Alex Jones #Legend #pizzagate pic.twitter.com/6zSpfh7QYi
— OutTheMatrix (@FreshOutThe90s) July 18, 2020
Pour rappel, le Pizzagate est une théorie du complot selon laquelle les élites démocrates, comme les Clinton ou les Obama, et les élites financières américaines, comme George Soros ou Bill Gates, se réunissent au sous-sol d’une pizzeria dans la région de Washington DC pour sacrifier des enfants après les avoir violés et les avoir vidés de leur sang afin de l’utiliser comme élixir de jeunesse éternelle.
Intimidation et bannissement
Cet exemple en est un parmi tant d’autres où Jones a aussi été le moteur de stratégies d’intimidation par ses partisans pour lutter contre ses ennemis alors qu'il déclarait victoire à la suite de l’élection de Donald Trump.
Banni depuis 2018 de nombreuses plateformes comme YouTube, Twitter ou Spotify, lourdement condamné pour ses mensonges sur Sandy Hook, ses déboires judiciaires ne sont pas finis.
Today, we permanently suspended @realalexjones and @infowars from Twitter and Periscope. We took this action based on new reports of Tweets and videos posted yesterday that violate our abusive behavior policy, in addition to the accounts’ past violations. https://t.co/gckzUAV8GL
— Twitter Safety (@TwitterSafety) September 6, 2018
Il est ainsi toujours attaqué en diffamation par l’une des personnes ayant capturé sur vidéo le meurtre d’un manifestant de gauche par un néonazi lors des événements de Charlottetown en 2017. Il avait accusé cette dernière, Brennan Gilmore, d’être un agent de «l’État profond».

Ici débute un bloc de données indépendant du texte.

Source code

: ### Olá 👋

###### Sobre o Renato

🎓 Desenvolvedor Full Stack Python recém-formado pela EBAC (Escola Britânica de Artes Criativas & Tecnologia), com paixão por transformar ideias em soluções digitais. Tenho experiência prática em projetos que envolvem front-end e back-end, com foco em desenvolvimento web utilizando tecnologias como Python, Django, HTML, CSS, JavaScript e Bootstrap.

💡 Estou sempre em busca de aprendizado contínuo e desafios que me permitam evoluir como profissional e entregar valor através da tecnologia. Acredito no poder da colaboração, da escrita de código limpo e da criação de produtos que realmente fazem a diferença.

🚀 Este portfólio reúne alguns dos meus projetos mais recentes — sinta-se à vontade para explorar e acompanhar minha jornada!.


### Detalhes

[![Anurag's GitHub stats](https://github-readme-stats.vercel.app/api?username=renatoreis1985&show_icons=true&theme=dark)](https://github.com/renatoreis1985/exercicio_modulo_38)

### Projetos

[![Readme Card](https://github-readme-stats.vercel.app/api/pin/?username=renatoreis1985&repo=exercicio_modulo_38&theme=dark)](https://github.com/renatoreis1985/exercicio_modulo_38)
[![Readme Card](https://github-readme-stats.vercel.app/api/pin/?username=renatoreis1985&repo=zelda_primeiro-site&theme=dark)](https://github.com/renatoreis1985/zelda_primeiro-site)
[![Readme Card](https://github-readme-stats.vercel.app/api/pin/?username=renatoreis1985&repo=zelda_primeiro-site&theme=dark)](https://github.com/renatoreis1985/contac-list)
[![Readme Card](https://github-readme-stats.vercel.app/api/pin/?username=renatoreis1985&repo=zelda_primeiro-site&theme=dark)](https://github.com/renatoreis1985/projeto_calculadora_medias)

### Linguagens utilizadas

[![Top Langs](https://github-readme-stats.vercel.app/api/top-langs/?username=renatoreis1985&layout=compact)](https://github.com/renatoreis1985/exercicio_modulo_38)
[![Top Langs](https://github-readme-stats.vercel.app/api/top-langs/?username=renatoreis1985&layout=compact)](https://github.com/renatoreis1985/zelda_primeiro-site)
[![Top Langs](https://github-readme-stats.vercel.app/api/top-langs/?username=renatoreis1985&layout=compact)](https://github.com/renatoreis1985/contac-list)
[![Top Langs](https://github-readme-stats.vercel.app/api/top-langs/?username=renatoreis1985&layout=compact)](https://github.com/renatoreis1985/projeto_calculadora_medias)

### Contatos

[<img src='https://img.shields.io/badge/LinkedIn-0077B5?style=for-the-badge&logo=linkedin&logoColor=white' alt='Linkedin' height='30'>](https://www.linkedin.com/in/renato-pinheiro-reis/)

Facts are stubborn things. https://t.co/iKBL2tUVFC
— Brennan Gilmore (@brennanmgilmore) May 16, 2022
L’attentat du Capitole
Il est aussi convoqué à comparaître devant la commission d’enquête parlementaire sur l’assaut du Capitole du 6 janvier pour parler de sa participation à la planification des événements.
Le soir précédant l’assaut, il était présent sur une scène adjacente avec des membres des Proud Boys et des Oath Keepers, milices suprémacistes blanches, et criait ne pas savoir «comment tout cela va se terminer, mais s’ils veulent se battre, ils feraient mieux de croire qu’ils en ont un».

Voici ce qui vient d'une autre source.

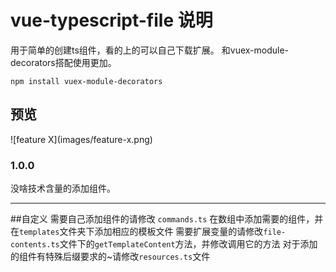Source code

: # vue-typescript-file 说明

用于简单的创建ts组件，看的上的可以自己下载扩展。
和vuex-module-decorators搭配使用更加。

`npm install vuex-module-decorators`

## 预览

\!\[feature X\]\(images/feature-x.png\)

### 1.0.0

没啥技术含量的添加组件。

-----------------------------------------------------------------------------------------------------------

##自定义
需要自己添加组件的请修改 `commands.ts` 在数组中添加需要的组件，并在`templates`文件夹下添加相应的模板文件
需要扩展变量的请修改`file-contents.ts`文件下的`getTemplateContent`方法，并修改调用它的方法
对于添加的组件有特殊后缀要求的~请修改`resources.ts`文件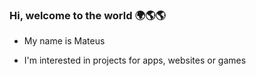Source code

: ### Hi, welcome to the world 🌍🌎🌎

- My name is Mateus

- I'm interested in projects for apps, websites or games


<!---
GoatMateusLima/GoatMateusLima is a ✨ special ✨ repository because its `README.md` (this file) appears on your GitHub profile.
You can click the Preview link to take a look at your changes.
--->
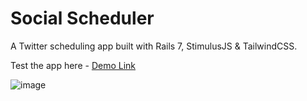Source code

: # Social Scheduler

A Twitter scheduling app built with Rails 7, StimulusJS & TailwindCSS. 

Test the app here - [Demo Link](https://social-scheduler-app.herokuapp.com/)

![image](https://user-images.githubusercontent.com/47796704/167246127-c91dac7e-57dc-46b7-a30f-f34b2a55219f.png)

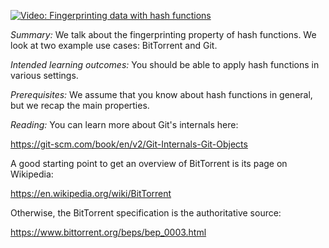 [![Video: Fingerprinting data with hash functions][img]][vid]

[img]: https://img.youtube.com/vi/fXql3vALBSE/hqdefault.jpg
[vid]: https://www.youtube.com/watch?v=fXql3vALBSE

*Summary:* We talk about the fingerprinting property of hash functions.
We look at two example use cases: BitTorrent and Git.

*Intended learning outcomes:* You should be able to apply hash functions
in various settings.

*Prerequisites:* We assume that you know about hash functions in
general, but we recap the main properties.

*Reading:* You can learn more about Git's internals here:

<https://git-scm.com/book/en/v2/Git-Internals-Git-Objects>

A good starting point to get an overview of BitTorrent is its page on
Wikipedia:

<https://en.wikipedia.org/wiki/BitTorrent>

Otherwise, the BitTorrent specification is the authoritative source:

<https://www.bittorrent.org/beps/bep_0003.html>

Toujours admiré... malgré tout
Malgré cela, il reste quand même défendu dans les médias par des personnalités comme Tucker Carlson, animateur vedette de Fox News, qui le qualifie de meilleur journaliste que de nombreux journalistes dans les médias traditionnels. Et des politiques comme Marjorie Taylor Greene continuent de lui rendre visite, ce qui lui apporte plus de visionnements et de trafic, et donc des revenus publicitaires.
There’s a straight line between Alex Jones’s program and Tucker Carlson’s program pic.twitter.com/Tv50mdztT1
— Media Matters (@mmfa) October 12, 2022
Pendant ce temps, sa présence en ligne se poursuit: ses mèmes, ses nouveaux produits et guides en tout genre et ses plateformes de dons lui assurent un flot de revenus continu qui lui permettra peut-être de payer les nombreux dédommagements qu’il devra effectuer.